# Surf Lures



## jdcurr (May 5, 2020)

First time poster here, going to be spending plenty of time in OBX/Emerald Isle this summer, wondering what lures are best to throw from the beach for spanish/blues/whatever else is out there. I assume spoons like deadly dick, clarkspoons, etc. work fine, just wondering if there's anything I might overlook that they lock on to.


----------



## SmoothLures (Feb 13, 2008)

A lot of people use Shore Lures Glass Minnows available in most tackle shops up there. They're pretty good and Stingsilvers also work well. I like pink/white, green/white, and silver. Get something you can throw far, 2 oz on a longer rod with braid is the norm. Clarkspoons are unweighted stamped metal so they're a poor choice for casting from the surf.


----------



## Papa-T (Sep 5, 2011)

I agree , Stingsilvers!


----------



## JDimig (Jan 23, 2004)

ESLures.com


----------



## jdcurr (May 5, 2020)

SmoothLures said:


> A lot of people use Shore Lures Glass Minnows available in most tackle shops up there. They're pretty good and Stingsilvers also work well. I like pink/white, green/white, and silver. Get something you can throw far, 2 oz on a longer rod with braid is the norm. Clarkspoons are unweighted stamped metal so they're a poor choice for casting from the surf.

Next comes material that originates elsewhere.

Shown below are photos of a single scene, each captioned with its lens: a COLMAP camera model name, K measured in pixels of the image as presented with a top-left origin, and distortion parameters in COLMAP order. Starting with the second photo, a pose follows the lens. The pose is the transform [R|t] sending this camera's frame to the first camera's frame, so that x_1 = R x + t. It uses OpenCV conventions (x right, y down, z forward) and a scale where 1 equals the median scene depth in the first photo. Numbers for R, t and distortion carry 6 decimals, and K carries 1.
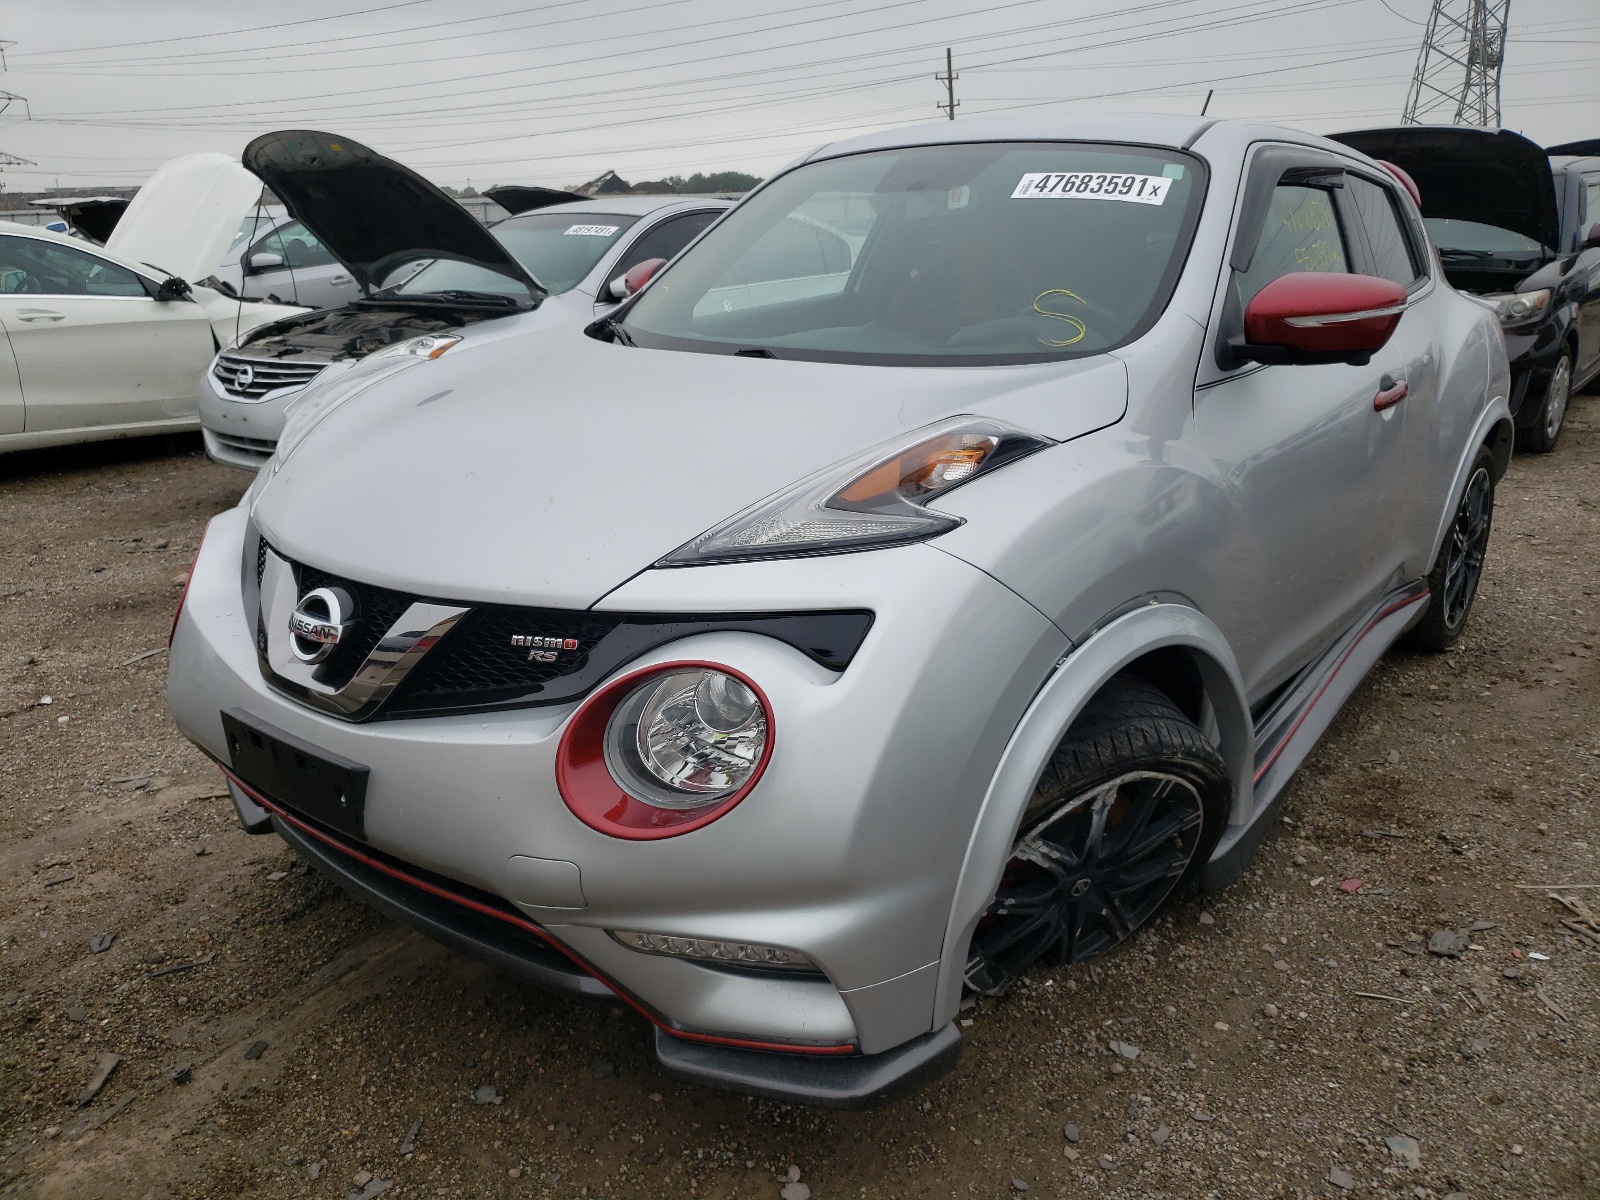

I thought they made some weighted attachment for clarkspoons for casting, but I might be wrong.


----------



## Benji (Nov 19, 2014)

Pompano jigs, bucktails, gulp shrimp, stingsilvers, gotcha plugs.


----------



## SmoothLures (Feb 13, 2008)

jdcurr said:


> I thought they made some weighted attachment for clarkspoons for casting, but I might be wrong.


I've seen those weighted clip on things with a spinner blade around half an oz but with the bulk it adds it's not going to be aerodynamic enough to bother. You're really looking for something around 2 oz for the surf. 1 1/4 - 1 1/2 works if the rod handles it well.


----------



## jdcurr (May 5, 2020)

SmoothLures said:


> I've seen those weighted clip on things with a spinner blade around half an oz but with the bulk it adds it's not going to be aerodynamic enough to bother. You're really looking for something around 2 oz for the surf. 1 1/4 - 1 1/2 works if the rod handles it well.

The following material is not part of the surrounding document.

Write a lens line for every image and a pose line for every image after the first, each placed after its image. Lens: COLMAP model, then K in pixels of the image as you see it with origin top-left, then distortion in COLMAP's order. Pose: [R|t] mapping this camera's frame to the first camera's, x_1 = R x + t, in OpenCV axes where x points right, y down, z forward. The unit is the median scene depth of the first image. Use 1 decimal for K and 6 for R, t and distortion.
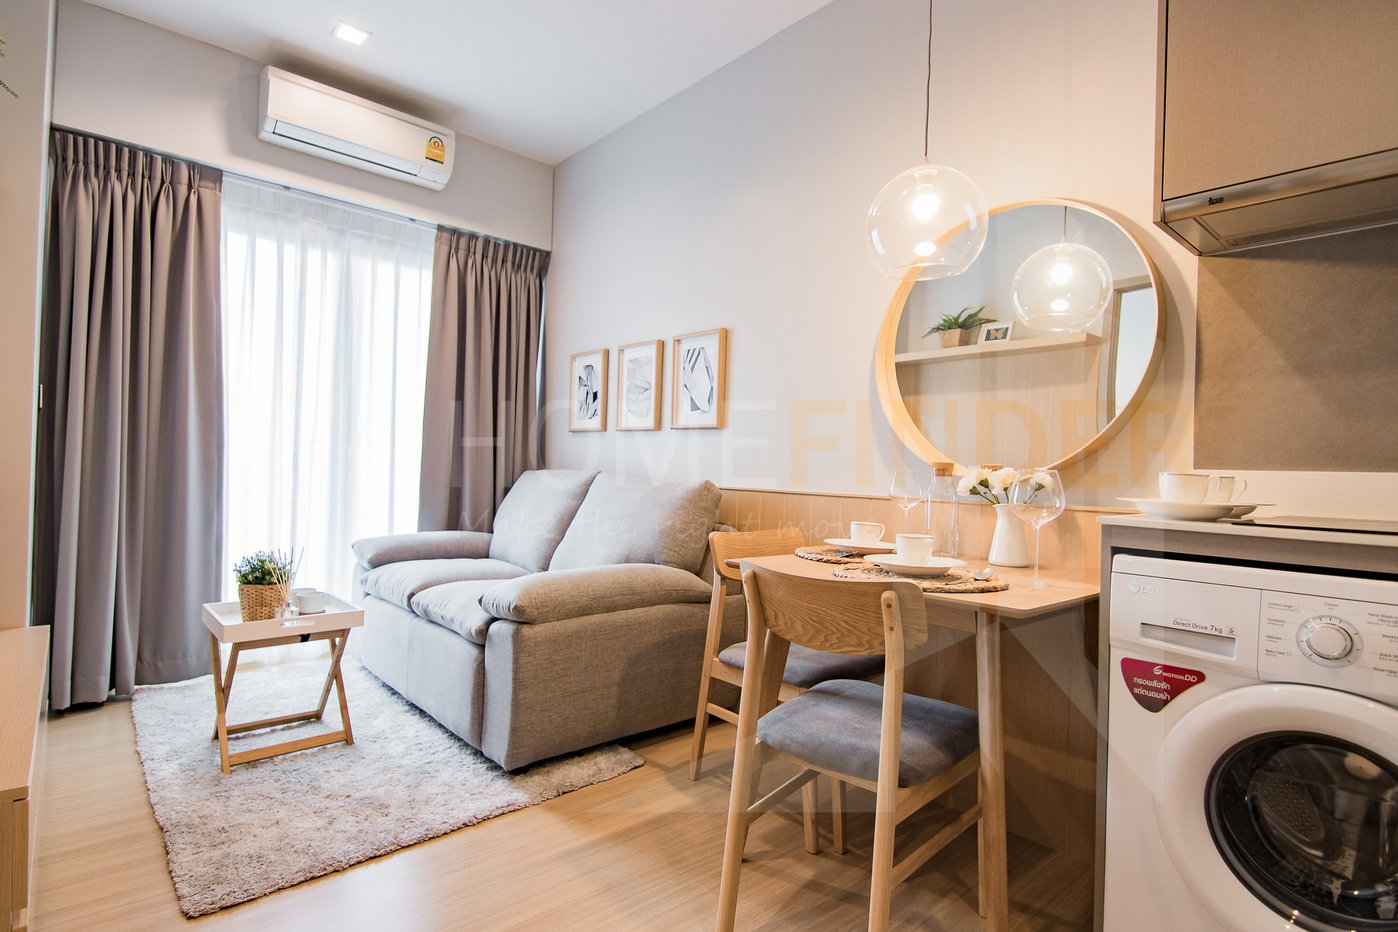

You’re right, didn’t know they were that light. Thanks for the advice


----------



## Starboard (Apr 23, 2008)

Gold Kastmaster. I tend to go small when the surf is fairly calm. About 1/2 - 3/4 oz with a light spinning rod.


----------



## bigjim5589 (Jul 23, 2005)

Not necessarily just for OBX, but I like a small Krocodile spoon in chrome for Spanish. 3/4 oz is a good size for inlets or from a boat. I agree with SmoothLures that for the surf, you're likely going to need heavier lures just to get some distance.


----------



## Surfjunkie (Dec 28, 2015)

We rig Clark spoons on a 2ft leader tied to a swivel that attaches to the main line that's threaded through a 1-2 oz egg sinker like a Carolina rig. If you hook the spoon on the main line above the sinker when you cast it prevents knots and tangles flying through the air and comes off for the retrieve


----------